REQUIREMENT 1
Based on the forum post about failed P2P transfers across a single PCIe switch, determine whether each statement agrees with the post: (a) the two GPUs sit on the same PCIe switch; (b) simpleP2P reported that GPU1 does not support UVA; (c) the buffers allocated on each device were 128MB. Answer yes or no for each, and quote the deciding words of the post.

PASSAGE GIVEN
════
P2P Transfers Across Single PCIe Switch Fail

I currently have a set up with 2 GPUs on the same PCIe switch. I confirmed this by doing nvidia-smi topo -m and “PIX” is the connection between the 2 GPUs.

GPU0    GPU1    CPU Affinity                                           
GPU0     X      PIX     0-17                                                   
GPU1    PIX      X      0-17  
Legend:

  X    = Self
  SYS  = Connection traversing PCIe as well as the SMP interconnect between NUMA nodes (e.g., QPI/UPI)
  NODE = Connection traversing PCIe as well as the interconnect between PCIe Host Bridges within a NUMA node
  PHB  = Connection traversing PCIe as well as a PCIe Host Bridge (typically the CPU)                       
  PXB  = Connection traversing multiple PCIe switches (without traversing the PCIe Host Bridge)             
  PIX  = Connection traversing a single PCIe switch                                                         
  NV#  = Connection traversing a bonded set of # NVLinks

I then build and run simpleP2P from the CUDA samples.

[./simpleP2P] - Starting...               
Checking for multiple GPUs...             
CUDA-capable device count: 2              
> GPU0 = "Tesla V100-PCIE-32GB" IS  capable of Peer-to-Peer (P2P)
> GPU1 = "Tesla V100-PCIE-32GB" IS  capable of Peer-to-Peer (P2P)

Checking GPU(s) for support of peer to peer memory access...
> Peer access from Tesla V100-PCIE-32GB (GPU0) -> Tesla V100-PCIE-32GB (GPU1) : Yes
> Peer access from Tesla V100-PCIE-32GB (GPU1) -> Tesla V100-PCIE-32GB (GPU0) : Yes
Enabling peer access between GPU0 and GPU1...                                      
Checking GPU0 and GPU1 for UVA capabilities...                                     
> Tesla V100-PCIE-32GB (GPU0) supports UVA: Yes                                    
> Tesla V100-PCIE-32GB (GPU1) supports UVA: Yes                                    
Both GPUs can support UVA, enabling...                                             
Allocating buffers (64MB on GPU0, GPU1 and CPU Host)...                            
Creating event handles...                                                          
cudaMemcpyPeer / cudaMemcpy between GPU0 and GPU1: 1.05GB/s                        
Preparing host buffer and memcpy to GPU0...                                        
Run kernel on GPU1, taking source data from GPU0 and writing to GPU1...            
Run kernel on GPU0, taking source data from GPU1 and writing to GPU0...            
Copy data back to host from GPU0 and verify results...
════
REQUIREMENT 2
Reproduce the rows below word for word. Start with the first row and stop after the line containing "genus: Spiranthes", including that line.

RECORD LIST
════
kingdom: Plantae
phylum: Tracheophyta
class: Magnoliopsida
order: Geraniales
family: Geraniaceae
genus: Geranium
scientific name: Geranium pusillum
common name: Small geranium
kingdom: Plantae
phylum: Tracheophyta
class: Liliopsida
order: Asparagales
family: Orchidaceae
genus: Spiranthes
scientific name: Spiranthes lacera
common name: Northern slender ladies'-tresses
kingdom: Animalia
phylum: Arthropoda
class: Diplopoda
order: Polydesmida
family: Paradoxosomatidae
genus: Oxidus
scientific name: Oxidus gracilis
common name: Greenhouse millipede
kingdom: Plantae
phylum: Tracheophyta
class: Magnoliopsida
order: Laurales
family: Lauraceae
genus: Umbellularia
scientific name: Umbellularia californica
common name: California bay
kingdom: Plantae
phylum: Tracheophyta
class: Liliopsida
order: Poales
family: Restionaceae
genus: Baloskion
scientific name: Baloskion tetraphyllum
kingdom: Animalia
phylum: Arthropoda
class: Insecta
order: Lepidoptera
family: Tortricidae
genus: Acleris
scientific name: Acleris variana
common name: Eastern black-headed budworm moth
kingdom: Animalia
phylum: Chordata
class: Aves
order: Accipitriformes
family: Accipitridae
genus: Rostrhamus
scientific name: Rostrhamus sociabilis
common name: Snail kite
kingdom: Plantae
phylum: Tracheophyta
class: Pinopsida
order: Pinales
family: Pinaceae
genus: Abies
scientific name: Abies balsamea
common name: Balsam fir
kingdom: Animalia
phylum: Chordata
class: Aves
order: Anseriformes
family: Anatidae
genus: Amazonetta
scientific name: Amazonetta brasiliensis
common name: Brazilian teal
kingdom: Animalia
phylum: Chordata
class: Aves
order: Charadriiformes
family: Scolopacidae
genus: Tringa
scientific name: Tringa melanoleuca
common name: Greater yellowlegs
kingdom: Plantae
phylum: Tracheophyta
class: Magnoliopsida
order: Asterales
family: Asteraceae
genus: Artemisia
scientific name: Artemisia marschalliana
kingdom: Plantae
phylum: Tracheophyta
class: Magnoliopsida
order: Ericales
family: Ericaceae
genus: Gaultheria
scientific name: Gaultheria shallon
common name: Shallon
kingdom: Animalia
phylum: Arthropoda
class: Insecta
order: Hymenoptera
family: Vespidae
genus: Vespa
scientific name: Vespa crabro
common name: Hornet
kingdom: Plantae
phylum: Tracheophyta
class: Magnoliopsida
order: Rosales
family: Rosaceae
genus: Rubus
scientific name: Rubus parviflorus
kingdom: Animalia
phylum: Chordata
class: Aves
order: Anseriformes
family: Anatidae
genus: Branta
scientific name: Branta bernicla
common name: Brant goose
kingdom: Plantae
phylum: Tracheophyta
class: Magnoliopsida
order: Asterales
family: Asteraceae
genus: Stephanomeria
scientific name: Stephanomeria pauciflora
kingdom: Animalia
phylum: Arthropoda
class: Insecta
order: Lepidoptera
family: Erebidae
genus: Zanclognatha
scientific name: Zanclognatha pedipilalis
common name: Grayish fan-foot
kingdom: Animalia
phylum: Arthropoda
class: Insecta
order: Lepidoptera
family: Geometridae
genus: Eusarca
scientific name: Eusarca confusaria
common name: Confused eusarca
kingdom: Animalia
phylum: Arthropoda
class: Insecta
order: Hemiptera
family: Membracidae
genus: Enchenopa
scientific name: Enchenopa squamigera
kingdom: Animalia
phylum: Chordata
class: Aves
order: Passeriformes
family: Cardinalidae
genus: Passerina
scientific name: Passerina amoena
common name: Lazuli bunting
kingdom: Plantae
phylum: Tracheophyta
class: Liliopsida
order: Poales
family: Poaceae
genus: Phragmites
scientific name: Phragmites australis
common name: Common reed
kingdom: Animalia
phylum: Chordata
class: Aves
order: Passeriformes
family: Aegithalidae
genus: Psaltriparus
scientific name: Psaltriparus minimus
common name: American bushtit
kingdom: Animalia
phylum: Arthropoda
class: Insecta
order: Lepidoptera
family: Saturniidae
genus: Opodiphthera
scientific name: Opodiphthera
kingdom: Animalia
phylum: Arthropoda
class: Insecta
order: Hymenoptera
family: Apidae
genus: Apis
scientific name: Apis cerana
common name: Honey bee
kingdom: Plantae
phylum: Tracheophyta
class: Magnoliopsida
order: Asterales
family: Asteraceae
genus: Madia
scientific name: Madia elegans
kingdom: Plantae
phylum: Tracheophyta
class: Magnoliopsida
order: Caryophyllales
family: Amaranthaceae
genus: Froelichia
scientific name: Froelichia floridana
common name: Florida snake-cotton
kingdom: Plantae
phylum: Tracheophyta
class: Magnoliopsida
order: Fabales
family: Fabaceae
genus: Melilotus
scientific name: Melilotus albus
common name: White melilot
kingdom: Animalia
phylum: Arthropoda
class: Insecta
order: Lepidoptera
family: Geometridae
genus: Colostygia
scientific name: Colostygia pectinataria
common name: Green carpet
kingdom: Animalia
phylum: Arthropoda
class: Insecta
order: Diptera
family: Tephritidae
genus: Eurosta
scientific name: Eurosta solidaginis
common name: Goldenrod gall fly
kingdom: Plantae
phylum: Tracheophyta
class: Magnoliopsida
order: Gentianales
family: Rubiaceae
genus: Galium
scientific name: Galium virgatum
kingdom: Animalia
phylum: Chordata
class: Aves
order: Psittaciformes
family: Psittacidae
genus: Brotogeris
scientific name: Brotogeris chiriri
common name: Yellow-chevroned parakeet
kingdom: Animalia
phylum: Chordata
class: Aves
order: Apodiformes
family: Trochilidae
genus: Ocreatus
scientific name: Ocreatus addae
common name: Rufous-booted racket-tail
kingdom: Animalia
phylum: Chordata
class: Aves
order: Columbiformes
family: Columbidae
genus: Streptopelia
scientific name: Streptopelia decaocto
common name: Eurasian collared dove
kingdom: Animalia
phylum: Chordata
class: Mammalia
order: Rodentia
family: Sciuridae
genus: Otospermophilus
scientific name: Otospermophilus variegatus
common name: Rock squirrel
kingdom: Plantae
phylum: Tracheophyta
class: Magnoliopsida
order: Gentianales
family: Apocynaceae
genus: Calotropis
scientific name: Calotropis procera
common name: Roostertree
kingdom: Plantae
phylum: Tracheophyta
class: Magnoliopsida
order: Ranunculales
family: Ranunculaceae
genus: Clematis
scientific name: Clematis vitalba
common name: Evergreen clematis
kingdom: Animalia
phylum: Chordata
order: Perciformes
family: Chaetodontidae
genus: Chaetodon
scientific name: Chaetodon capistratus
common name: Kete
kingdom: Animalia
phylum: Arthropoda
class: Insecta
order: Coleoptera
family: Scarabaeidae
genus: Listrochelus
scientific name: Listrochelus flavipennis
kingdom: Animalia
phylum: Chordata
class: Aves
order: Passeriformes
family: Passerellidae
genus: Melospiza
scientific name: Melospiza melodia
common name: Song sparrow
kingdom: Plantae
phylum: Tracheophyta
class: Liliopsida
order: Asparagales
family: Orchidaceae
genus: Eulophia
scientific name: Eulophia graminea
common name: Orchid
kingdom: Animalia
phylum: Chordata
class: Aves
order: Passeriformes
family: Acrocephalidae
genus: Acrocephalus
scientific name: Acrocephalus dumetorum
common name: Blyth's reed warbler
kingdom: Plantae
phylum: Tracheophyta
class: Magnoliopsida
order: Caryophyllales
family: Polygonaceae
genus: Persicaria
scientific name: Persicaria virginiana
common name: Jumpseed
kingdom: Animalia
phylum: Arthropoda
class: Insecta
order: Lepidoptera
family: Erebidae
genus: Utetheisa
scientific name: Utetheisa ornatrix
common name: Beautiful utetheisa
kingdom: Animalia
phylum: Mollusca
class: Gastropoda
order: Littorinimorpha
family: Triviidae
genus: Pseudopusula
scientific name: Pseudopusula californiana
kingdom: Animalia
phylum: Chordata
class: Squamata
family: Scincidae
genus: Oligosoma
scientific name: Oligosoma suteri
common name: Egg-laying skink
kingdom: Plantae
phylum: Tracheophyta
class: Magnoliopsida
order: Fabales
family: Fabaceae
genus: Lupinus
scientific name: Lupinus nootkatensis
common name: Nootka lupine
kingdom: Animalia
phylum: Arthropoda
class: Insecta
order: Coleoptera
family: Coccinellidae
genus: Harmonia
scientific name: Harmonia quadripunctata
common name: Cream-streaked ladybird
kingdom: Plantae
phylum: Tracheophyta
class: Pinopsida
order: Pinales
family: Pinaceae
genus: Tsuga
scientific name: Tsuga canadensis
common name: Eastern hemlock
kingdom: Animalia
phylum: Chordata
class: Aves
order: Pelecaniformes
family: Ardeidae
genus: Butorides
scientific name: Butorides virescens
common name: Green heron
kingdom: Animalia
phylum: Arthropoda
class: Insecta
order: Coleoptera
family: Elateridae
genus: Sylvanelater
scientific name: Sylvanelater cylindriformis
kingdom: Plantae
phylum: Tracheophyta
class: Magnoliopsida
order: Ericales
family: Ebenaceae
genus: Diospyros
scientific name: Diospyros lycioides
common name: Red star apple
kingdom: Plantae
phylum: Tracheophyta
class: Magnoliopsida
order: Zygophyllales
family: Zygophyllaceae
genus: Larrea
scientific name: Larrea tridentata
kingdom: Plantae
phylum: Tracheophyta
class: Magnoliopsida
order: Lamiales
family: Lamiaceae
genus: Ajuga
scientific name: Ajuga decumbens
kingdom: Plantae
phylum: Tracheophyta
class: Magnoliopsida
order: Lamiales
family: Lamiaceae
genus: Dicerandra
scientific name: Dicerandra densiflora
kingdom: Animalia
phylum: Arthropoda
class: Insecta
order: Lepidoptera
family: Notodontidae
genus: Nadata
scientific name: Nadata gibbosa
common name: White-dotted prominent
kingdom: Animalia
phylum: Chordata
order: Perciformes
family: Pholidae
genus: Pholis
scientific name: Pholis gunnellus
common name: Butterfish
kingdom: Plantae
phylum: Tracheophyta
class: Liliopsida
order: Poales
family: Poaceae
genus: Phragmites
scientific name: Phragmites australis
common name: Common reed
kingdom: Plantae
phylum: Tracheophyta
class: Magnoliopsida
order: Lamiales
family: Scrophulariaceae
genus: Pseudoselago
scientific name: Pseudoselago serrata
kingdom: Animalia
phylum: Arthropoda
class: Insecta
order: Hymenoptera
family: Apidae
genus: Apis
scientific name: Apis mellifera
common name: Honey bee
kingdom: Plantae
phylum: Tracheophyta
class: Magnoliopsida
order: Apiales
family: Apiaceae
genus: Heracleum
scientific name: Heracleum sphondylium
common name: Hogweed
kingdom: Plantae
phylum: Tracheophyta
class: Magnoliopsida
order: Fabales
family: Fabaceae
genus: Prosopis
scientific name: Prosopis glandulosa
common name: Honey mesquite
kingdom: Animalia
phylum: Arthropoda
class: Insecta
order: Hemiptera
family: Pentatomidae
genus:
════
FINAL ANSWER 1
(a) Yes: "I currently have a set up with 2 GPUs on the same PCIe switch."
(b) No: "Tesla V100-PCIE-32GB (GPU1) supports UVA: Yes"
(c) No: "Allocating buffers (64MB on GPU0, GPU1 and CPU Host)..."

FINAL ANSWER 2
kingdom: Plantae
phylum: Tracheophyta
class: Magnoliopsida
order: Geraniales
family: Geraniaceae
genus: Geranium
scientific name: Geranium pusillum
common name: Small geranium
kingdom: Plantae
phylum: Tracheophyta
class: Liliopsida
order: Asparagales
family: Orchidaceae
genus: Spiranthes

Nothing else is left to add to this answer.